In the spring of 2009, amid the darkest moments of the Great Recession, I published a book and a blogpost. The book, reviewed here, championed the notion that mainstream macroeconomic thinking failed to appreciate, for good and ill, the central role that finance plays in capitalist economies. The blogpost, co-authored with then CFE colleague Jon Faust, drilled down on the inescapable need to rescue financial markets amid major swoons—lest they amplify recessionary forces and precipitate debt/deflation/depressions.
Where do these matters stand, close to a dozen years later? Mainstream macroeconomics no longer denies, but in practice continues to severely downplay, the central role of finance, in the creation of destabilizing excesses. Witness near universal hysteria with the Fed for tightening, 2018, given low inflation, and oblivious to the mushrooming expansion of corporate debt that was building momentum over the period. When COVID-19 collapsed the world’s economy, the U.S. Federal Reserve, and central banks around the globe, spectacularly came to the rescue, thwarting any financial market/real economy adverse feedback loop—to almost an embarrassing degree.
In short, mainstream macroeconomists continue to willfully ignore the issue of building destabilizing excesses in financial markets.

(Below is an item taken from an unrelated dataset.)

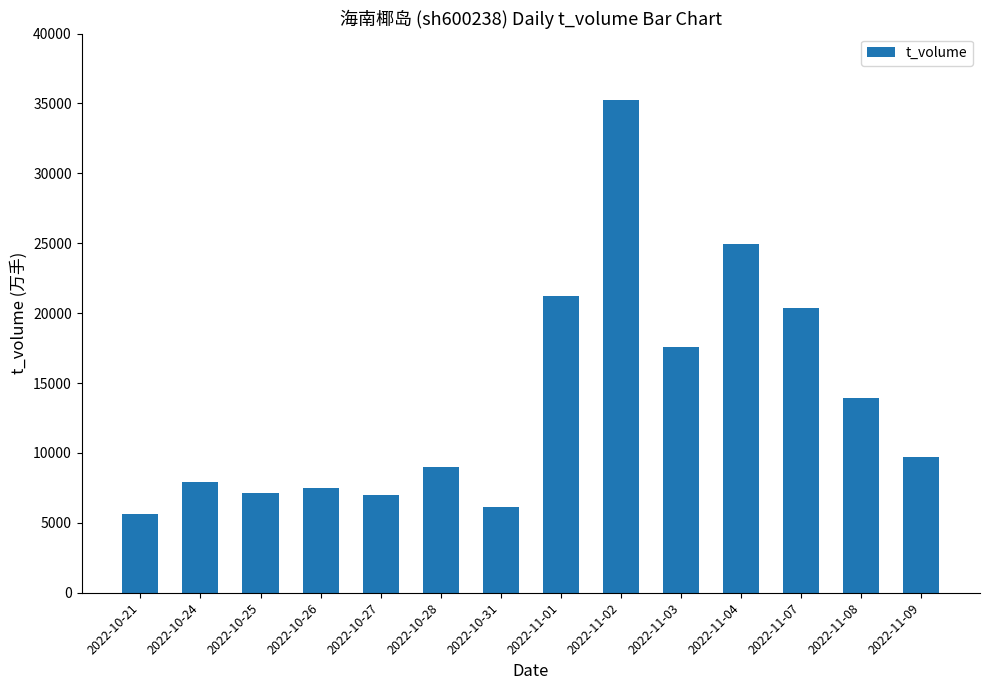

How many bars are there in total?

14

Almost all agree, however, that collapsing asset markets justify aggressive central bank rescue.
On the Fed rescue front, in the aftermath of the Great Recession, a part of the Dodd-Frank legislation required that Fed buying of corporate and municipal securities—permittable until then given the Exigent Circumstances clause, 13.3, would require U.S. Treasury permission. In March of 2020, amid the panic in financial markets, Congress enacted legislation providing funds for a Treasury/Fed rescue effort. Which brings us to Senator Toomey’s demands that the three $500 billion Treasury financed facilities end, as originally planned, 12/31/2020.
Do I agree that central banks have been quick to rescue swoons, but oblivious to market excesses? It was the essential point of my book of 2009, and as 2020 comes to a close, it looks all the truer. But tying the central banks hands, in an effort to let the markets fully punish bad finance? That’s akin to removing airbags from steering columns, and replacing them with butchers’ knives—drive safer, for you surely will die in a crash.

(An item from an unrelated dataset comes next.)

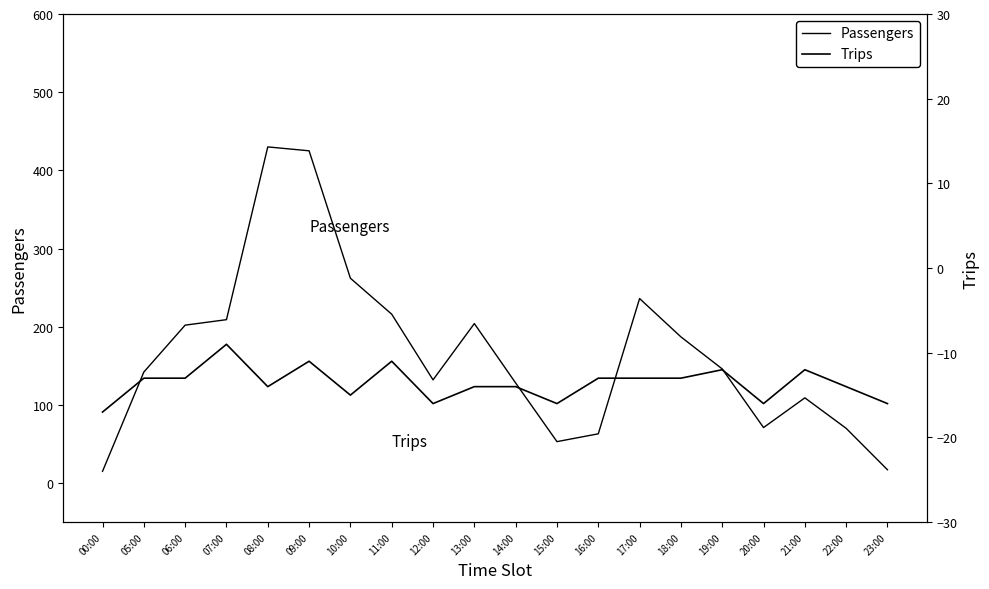

How many values in the Trips series exceed -13?

5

What about the risks that the Fed, with funds to finance corporate endeavors, can weigh in such matters as supporting renewables financing versus fossil fuel energy company bonds? Clearly that is a fiscal policy issue. If the elected officials of this nation choose to support one industry over another, fiscal policy can be enacted, and if the central bank is used as an instrument of that policy, so be it. But no such legislation exists today. And as such, it is fanciful to think that the Fed would unilaterally choose to go down that rabbit hole.
In sum, on the other side of the COVID-19 crisis—which the gift of vaccines makes a real likelihood by this time next year—much remains to be sorted out about the interplay between monetary and fiscal policy, saddled with the zero bound and contemplating the existential threat of climate change. Thankfully, as reported tonight, we seem to have stopped just short of closing down the Fire Station, as a means to get us to be more careful smokers. Praise be.